One issue, then, that perhaps should have been anticipated this time was a condition called porpoising, where the cars oscillate vertically at a rather high frequency while traveling at high speed, violently shaking the driver in the process. As this season has progressed, the Grand Prix Drivers’ Association has become more and more vocal about the potential health risk this poses for these athletes. And on Thursday, the Federation Internationale de l’Automobile (or FIA, the sport’s governing body) announced it has a plan to do something about it.

What’s porpoising?

As the air travels underneath the body of an F1 car, it expands as it reaches the venturis at the rear of the car. The faster the car goes, the more downforce it generates via this expansion, until at a certain point the airflow detaches from the floor and stalls. This wipes out all the downforce immediately, and without that effect sucking the car to the ground, it raises up on its suspension.

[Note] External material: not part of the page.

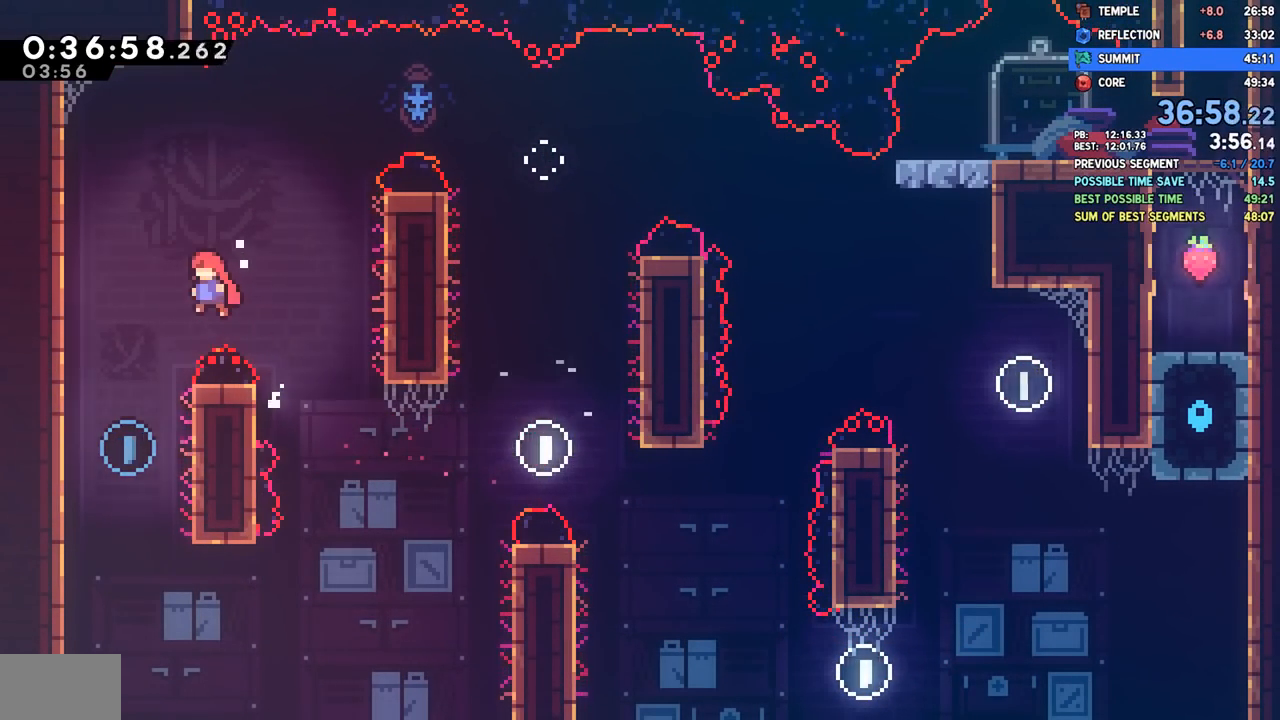
{"buttons": ["CROSS", "DPAD_RIGHT"], "left_stick": "center", "right_stick": "center", "events": [[433, "DPAD_LEFT", "up"], [467, "CROSS", "down"], [467, "DPAD_RIGHT", "down"]]}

The problem is that this then returns the car to a state where the airflow re-attaches, and so it gets sucked back down onto the ground, the speeds rise, and then the airflow stalls, and the car pops up again. Lather, rinse, and repeat several times a second. When it happens, the driver gets bounced up and down to the point that some are reporting back troubles.

Running the cars lower to the ground more effectively seals the floor and increases the downforce but also increases porpoising. Raising the ride height bleeds away downforce and therefore decreases cornering speeds and increases lap times.

TD039

The FIA has issued a technical directive, TD039, which gives the teams an idea of how the organization plans to deal with the problem. One way to reduce the effect will be to pay closer attention to the “legality plank”—a sheet of composite wood called Jabroc that must be a certain thickness at the end of the race to prevent cars from running too low to the ground. The FIA is also going to come up with a metric, based on vertical acceleration, for the acceptable amount of porpoising.

“The exact mathematical formula for this metric is still being analyzed by the FIA, and the Formula 1 teams have been invited to contribute to this process,” the FIA says.

German publication Auto Motor und Sport has apparently obtained a full copy of the technical directive and provides more details. It says that the oscillation limit will be determined after the three Free Practice sessions of a Grand Prix weekend. Teams will have to run three consecutive laps without using the drag reduction system to generate a baseline for porpoising, and the FIA will police teams to ensure no one runs at an uncompetitive slow pace to avoid the phenomenon.

The FIA will then determine a safe setup for each car’s ride height, spring rates, damper settings, and aero profile. These cannot be modified, except for raising the ride height even higher or making changes to tire pressures, front wing settings, or other tweaks necessary to cope with weather or cooling. And if a team can’t reach the FIA’s limit, the FIA can order them to increase ride height by a not-insignificant 10 mm.

The technical directive applies from this weekend’s Canadian Grand Prix.